How many lines in the records below include "recorded"? Answer with the number only.
** Information shown follows **
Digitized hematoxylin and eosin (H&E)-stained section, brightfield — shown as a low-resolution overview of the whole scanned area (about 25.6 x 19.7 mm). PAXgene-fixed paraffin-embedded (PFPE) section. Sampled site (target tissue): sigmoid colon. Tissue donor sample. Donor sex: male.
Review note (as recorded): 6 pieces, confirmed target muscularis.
** End of Information shown **
** Information shown follows **
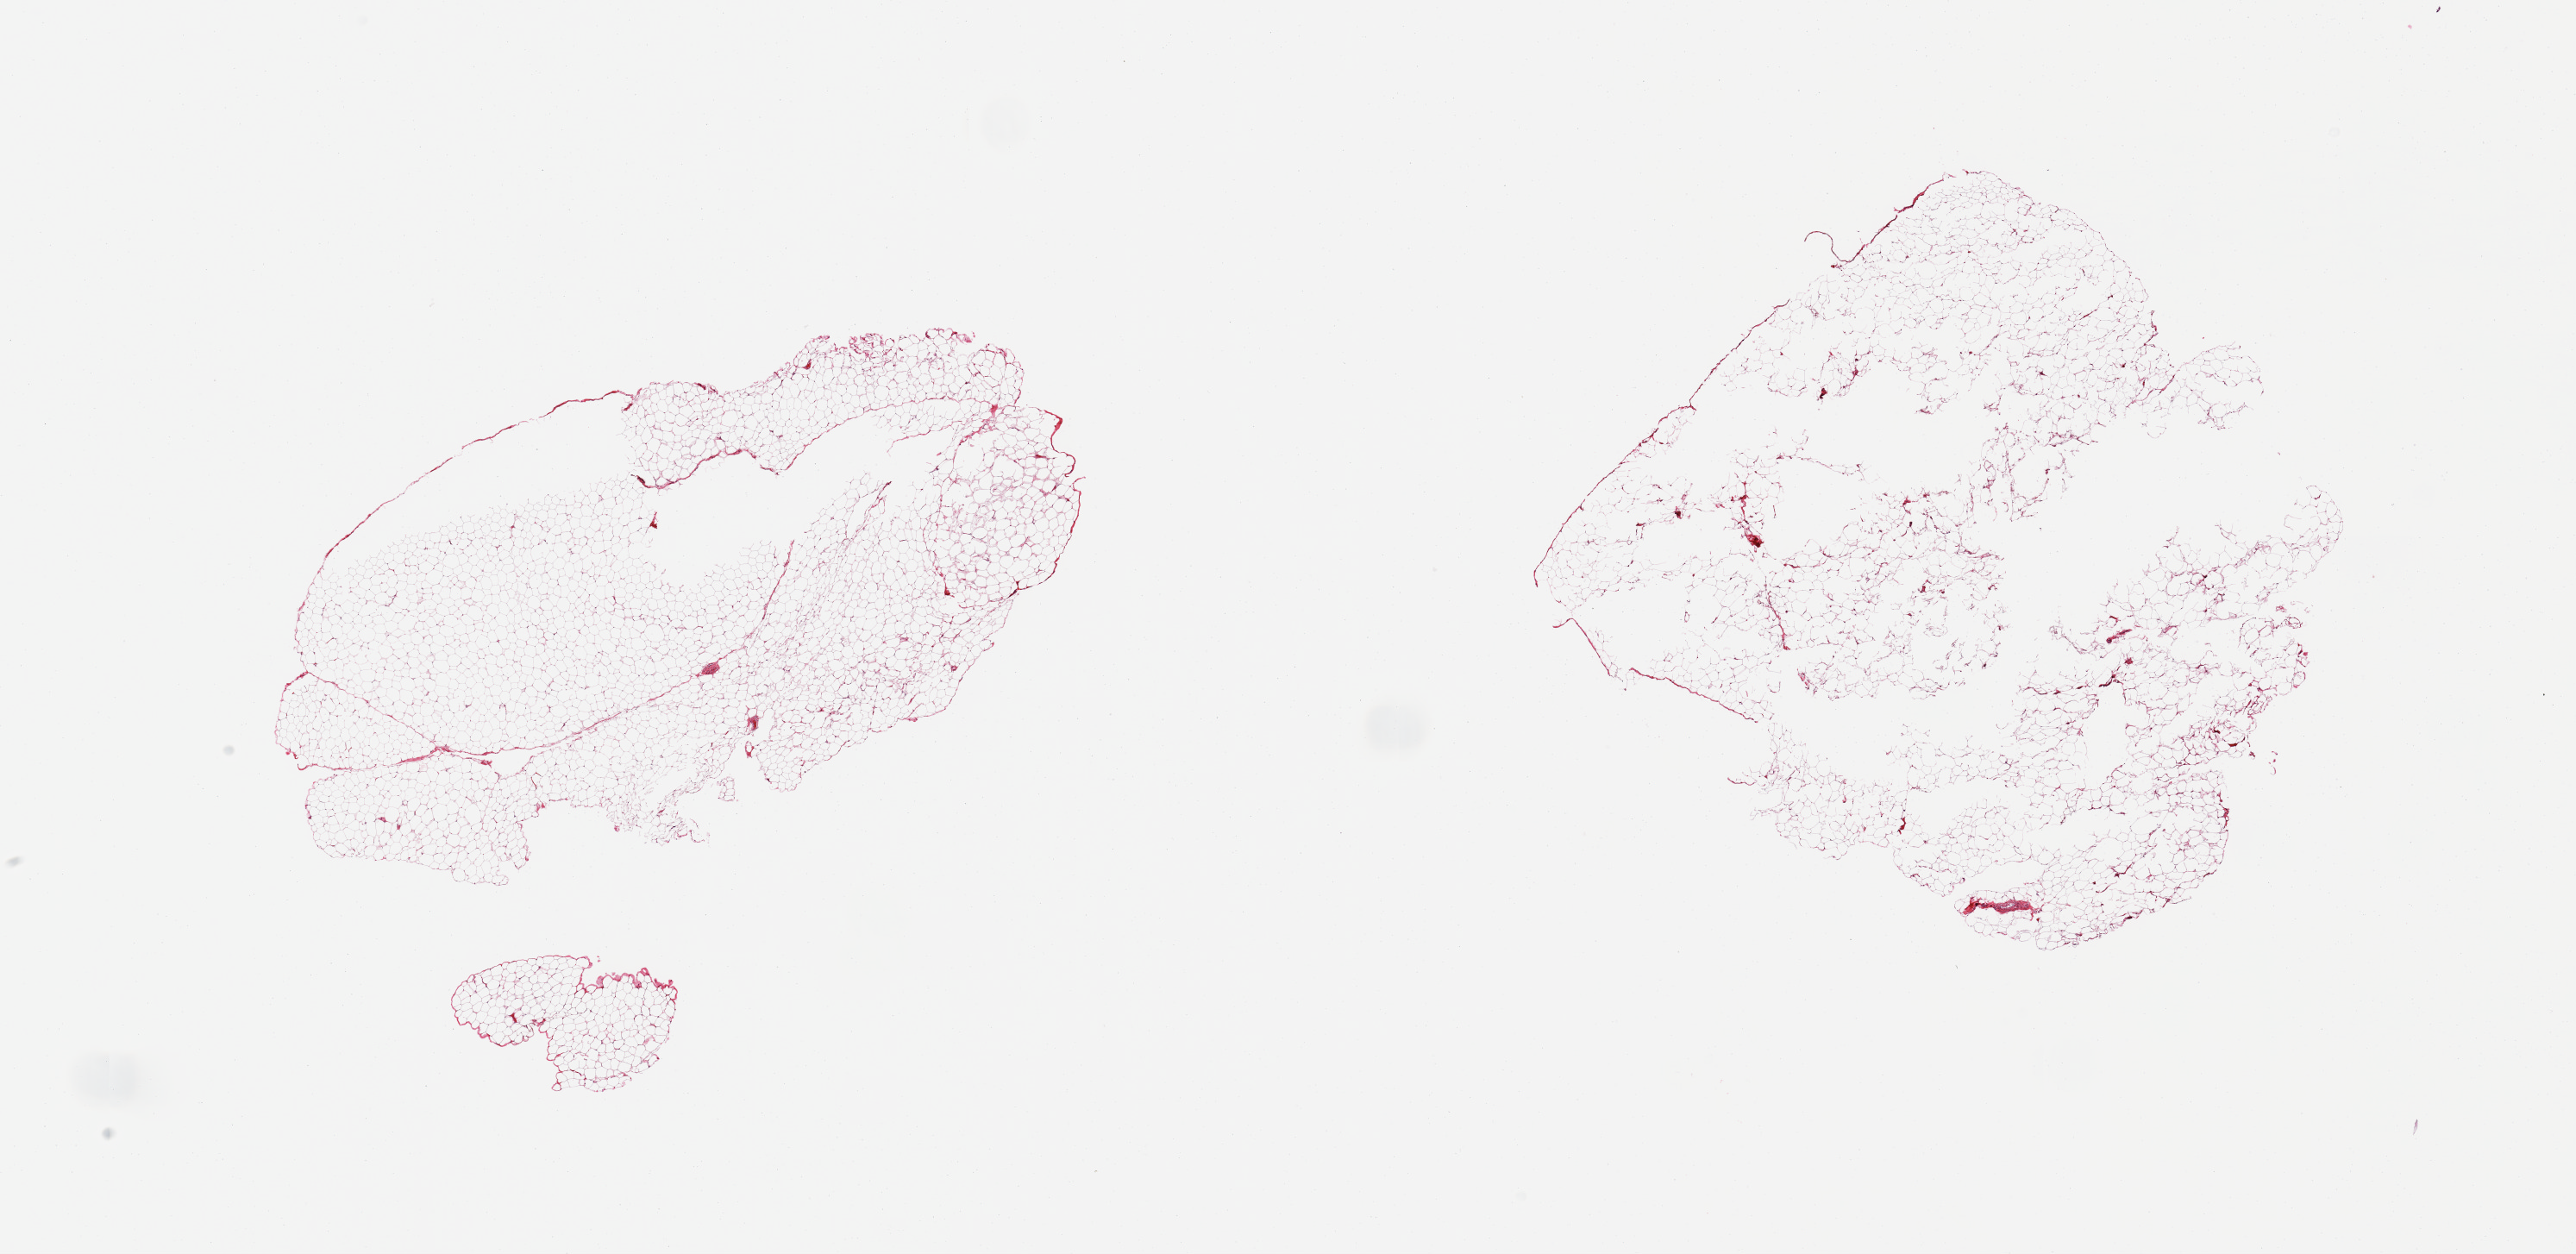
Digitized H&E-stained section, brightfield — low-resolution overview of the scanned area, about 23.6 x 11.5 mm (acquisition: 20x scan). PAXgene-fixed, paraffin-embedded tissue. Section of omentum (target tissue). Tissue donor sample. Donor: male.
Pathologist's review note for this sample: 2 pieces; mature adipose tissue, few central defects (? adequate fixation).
** End of Information shown **
** Information shown follows **
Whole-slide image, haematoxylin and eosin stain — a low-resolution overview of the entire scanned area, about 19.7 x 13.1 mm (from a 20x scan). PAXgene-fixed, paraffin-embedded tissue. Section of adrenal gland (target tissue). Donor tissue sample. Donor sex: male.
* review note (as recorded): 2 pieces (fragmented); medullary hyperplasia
** End of Information shown **
• **Exercise answer**: 2